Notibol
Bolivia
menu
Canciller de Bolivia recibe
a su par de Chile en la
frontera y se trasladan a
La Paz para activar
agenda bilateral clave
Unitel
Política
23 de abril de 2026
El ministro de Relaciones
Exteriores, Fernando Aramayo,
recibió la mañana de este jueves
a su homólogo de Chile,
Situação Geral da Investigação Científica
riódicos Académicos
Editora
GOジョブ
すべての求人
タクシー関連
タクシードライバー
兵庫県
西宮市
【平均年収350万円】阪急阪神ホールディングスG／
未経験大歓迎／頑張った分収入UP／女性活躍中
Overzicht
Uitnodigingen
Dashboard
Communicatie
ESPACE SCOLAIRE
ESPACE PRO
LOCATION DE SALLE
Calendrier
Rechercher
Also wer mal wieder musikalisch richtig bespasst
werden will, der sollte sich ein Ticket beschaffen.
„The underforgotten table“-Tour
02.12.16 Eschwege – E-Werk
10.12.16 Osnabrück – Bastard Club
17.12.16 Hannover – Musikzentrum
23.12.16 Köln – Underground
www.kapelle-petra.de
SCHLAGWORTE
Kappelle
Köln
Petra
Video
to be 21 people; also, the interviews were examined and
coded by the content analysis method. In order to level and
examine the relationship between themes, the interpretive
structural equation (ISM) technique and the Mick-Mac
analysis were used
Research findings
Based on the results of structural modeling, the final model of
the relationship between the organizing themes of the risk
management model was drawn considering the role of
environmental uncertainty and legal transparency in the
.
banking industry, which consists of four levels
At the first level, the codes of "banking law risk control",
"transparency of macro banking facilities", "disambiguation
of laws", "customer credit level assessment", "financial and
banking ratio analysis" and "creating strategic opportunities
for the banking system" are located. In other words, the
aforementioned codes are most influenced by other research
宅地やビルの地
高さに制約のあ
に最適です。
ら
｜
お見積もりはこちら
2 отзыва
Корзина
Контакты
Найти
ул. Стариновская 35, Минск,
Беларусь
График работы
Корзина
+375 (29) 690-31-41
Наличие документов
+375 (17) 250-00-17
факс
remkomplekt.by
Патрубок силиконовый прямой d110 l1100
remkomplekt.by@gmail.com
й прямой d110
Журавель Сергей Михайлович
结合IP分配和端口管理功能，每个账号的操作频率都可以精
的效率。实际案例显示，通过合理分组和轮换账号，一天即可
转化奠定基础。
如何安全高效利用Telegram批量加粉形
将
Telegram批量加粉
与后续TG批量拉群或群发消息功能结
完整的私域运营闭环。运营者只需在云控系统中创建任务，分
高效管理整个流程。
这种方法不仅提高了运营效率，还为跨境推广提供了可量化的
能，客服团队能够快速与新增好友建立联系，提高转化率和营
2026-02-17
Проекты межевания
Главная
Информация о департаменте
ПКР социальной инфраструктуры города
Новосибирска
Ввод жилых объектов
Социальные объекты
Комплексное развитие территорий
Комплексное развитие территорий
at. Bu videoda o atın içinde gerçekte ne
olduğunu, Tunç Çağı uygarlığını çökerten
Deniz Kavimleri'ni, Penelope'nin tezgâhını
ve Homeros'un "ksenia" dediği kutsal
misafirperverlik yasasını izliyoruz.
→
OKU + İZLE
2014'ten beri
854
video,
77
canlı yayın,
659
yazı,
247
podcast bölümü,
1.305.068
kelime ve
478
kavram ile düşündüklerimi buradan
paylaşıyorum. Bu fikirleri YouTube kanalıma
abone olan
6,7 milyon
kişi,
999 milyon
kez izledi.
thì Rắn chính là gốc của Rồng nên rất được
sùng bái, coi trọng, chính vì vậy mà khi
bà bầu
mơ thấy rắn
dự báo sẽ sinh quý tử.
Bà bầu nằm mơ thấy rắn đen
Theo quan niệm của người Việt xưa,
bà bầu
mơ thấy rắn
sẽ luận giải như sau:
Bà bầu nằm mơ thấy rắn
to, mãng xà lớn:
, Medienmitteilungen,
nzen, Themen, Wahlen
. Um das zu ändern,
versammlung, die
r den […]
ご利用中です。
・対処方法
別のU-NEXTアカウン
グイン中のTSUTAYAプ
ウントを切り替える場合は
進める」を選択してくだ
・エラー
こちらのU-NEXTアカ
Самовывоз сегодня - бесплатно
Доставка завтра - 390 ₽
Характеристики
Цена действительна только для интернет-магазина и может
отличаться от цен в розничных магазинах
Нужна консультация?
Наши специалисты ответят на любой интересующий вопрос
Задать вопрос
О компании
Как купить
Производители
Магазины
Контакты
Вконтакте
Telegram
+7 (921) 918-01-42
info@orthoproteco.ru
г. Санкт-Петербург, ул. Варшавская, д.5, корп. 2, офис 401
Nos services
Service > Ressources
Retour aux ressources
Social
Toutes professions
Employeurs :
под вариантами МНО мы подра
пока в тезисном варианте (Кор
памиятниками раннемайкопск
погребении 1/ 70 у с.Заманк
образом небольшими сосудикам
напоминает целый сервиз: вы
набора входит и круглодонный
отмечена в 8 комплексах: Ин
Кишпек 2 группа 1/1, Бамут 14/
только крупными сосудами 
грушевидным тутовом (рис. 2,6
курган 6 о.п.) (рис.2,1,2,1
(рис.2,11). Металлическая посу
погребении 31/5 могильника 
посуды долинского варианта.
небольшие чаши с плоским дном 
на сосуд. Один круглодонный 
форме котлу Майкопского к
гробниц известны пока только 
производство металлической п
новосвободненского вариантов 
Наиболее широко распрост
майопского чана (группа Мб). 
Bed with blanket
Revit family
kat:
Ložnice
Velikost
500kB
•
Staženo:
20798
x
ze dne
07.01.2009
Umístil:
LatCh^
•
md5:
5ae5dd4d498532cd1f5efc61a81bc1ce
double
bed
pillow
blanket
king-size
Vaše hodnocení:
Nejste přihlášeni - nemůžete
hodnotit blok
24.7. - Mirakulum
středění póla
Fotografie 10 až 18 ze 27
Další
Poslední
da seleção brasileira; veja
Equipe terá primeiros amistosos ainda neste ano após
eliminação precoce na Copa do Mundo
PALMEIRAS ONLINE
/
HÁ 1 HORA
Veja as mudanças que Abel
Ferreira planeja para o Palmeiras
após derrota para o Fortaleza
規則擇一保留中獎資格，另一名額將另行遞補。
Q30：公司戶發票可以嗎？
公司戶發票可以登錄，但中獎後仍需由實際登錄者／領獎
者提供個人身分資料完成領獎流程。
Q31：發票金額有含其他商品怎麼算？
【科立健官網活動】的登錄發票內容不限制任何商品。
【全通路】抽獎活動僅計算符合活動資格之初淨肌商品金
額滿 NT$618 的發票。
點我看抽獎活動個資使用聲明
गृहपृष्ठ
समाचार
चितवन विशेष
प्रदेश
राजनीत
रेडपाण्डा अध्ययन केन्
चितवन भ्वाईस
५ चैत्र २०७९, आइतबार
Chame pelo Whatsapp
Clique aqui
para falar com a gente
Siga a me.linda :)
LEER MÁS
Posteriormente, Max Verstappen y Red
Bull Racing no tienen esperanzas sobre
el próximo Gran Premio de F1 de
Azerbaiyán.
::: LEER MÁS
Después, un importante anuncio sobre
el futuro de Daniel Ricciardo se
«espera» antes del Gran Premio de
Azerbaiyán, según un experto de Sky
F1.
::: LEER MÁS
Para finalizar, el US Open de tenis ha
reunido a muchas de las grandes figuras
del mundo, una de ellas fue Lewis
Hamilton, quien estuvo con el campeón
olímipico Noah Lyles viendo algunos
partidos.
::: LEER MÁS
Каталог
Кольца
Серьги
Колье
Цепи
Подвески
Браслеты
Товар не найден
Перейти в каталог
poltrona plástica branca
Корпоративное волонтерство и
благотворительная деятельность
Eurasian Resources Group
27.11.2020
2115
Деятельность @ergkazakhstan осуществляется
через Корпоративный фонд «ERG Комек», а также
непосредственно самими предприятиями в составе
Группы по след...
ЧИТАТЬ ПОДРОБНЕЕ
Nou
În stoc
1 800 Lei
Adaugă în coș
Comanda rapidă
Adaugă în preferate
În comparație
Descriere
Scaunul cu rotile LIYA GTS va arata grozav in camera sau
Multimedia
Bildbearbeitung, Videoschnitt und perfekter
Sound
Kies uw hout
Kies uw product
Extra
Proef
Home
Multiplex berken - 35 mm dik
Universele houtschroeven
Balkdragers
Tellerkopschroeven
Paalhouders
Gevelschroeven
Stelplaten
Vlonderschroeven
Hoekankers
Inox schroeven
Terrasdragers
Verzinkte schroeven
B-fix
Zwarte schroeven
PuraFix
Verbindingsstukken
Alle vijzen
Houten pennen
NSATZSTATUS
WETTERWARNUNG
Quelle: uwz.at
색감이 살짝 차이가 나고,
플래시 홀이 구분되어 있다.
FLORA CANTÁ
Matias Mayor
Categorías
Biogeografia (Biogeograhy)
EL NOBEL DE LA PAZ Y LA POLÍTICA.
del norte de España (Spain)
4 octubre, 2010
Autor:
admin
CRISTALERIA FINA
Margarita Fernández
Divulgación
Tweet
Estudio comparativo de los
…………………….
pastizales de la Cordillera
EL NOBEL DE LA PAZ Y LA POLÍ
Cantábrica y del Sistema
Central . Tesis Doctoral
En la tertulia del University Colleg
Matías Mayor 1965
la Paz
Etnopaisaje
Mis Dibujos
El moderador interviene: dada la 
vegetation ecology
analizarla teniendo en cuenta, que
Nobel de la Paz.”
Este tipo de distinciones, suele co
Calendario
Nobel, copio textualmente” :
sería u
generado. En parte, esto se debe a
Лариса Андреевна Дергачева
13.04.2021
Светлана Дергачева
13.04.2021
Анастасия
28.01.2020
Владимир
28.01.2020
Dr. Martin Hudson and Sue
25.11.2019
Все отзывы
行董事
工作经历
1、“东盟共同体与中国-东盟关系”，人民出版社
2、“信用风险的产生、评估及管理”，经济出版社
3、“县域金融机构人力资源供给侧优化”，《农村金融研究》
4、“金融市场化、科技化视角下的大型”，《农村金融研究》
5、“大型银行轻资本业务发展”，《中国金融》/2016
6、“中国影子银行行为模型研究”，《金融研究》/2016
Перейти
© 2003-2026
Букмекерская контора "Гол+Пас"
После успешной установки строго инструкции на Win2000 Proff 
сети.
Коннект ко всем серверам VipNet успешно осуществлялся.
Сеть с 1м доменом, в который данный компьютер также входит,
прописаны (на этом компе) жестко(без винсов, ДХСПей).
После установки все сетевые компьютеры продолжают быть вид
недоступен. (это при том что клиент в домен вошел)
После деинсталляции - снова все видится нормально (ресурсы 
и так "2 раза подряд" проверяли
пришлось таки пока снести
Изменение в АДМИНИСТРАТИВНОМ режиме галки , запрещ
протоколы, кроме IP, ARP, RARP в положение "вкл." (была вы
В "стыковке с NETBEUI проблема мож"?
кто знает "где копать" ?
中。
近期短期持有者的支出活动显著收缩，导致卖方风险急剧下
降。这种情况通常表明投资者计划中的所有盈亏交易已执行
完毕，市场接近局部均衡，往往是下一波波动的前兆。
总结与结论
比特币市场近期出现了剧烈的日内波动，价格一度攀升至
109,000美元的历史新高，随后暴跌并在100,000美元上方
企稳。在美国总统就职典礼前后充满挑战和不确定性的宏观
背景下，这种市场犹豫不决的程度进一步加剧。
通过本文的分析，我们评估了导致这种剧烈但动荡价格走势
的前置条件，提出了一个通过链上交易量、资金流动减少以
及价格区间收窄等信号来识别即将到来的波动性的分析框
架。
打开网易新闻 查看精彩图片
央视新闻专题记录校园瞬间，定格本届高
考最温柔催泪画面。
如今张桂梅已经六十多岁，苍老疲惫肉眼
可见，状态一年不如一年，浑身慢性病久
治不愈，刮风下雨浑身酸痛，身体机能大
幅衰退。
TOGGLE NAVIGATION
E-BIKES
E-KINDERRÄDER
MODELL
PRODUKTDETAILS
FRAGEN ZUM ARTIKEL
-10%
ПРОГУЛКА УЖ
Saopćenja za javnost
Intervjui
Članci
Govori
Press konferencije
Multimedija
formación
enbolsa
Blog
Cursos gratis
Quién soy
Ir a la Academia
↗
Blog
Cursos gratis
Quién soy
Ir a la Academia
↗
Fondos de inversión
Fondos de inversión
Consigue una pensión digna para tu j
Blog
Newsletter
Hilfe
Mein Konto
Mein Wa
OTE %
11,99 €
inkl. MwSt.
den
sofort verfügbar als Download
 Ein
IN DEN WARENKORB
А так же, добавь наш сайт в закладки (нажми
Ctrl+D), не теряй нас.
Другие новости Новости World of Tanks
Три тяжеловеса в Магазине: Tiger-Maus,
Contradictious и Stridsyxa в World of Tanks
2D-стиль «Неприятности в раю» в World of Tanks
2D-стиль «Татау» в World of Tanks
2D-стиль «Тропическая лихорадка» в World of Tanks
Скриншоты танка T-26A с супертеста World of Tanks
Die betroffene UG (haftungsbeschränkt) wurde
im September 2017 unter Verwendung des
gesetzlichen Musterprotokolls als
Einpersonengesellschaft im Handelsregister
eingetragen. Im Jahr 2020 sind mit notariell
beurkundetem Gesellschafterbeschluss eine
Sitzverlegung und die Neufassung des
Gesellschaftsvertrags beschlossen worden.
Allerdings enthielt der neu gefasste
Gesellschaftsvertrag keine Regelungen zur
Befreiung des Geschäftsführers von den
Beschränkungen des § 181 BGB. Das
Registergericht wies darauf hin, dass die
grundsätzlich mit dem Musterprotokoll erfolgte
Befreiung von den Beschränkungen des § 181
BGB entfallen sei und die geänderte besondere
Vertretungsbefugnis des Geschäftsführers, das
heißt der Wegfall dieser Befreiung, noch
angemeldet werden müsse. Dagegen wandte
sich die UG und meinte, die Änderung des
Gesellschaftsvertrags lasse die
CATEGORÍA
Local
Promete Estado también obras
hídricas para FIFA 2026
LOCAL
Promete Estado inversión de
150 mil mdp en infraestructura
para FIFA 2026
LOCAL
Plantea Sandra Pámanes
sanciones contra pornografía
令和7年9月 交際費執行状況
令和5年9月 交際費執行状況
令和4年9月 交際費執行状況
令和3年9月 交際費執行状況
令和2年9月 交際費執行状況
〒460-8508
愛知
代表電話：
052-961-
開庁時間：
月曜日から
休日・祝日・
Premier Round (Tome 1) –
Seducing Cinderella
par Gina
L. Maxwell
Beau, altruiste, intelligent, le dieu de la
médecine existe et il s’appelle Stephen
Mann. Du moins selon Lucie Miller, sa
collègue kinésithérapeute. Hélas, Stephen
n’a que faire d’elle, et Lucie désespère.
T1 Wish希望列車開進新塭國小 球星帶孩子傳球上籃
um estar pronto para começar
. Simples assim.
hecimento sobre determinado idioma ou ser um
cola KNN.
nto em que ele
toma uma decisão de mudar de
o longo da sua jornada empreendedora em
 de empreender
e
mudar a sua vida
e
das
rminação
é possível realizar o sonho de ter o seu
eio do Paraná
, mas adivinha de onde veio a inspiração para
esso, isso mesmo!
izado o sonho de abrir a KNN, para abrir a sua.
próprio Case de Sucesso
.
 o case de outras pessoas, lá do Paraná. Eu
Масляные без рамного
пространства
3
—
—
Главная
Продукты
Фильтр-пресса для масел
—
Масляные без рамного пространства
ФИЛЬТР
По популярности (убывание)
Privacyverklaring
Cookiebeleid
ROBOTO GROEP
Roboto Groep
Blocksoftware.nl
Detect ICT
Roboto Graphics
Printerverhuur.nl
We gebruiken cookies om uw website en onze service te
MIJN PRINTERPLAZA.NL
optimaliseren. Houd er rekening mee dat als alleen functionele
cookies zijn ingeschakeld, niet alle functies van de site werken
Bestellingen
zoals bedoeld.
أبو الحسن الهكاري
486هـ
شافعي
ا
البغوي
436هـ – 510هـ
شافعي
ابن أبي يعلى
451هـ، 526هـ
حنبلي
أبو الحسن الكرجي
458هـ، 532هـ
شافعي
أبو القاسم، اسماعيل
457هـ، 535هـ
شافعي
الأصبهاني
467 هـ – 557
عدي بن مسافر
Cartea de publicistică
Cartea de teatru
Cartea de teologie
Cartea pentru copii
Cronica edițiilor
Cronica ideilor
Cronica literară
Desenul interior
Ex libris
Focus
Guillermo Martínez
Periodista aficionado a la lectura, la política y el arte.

▶ INSTRUCTIONS FOR THE TASK
All lines in the records above with "sich" need to be found and copied.

▶ SOLVED PROBLEM
werden will, der sollte sich ein Ticket beschaffen.
sich die UG und meinte, die Änderung des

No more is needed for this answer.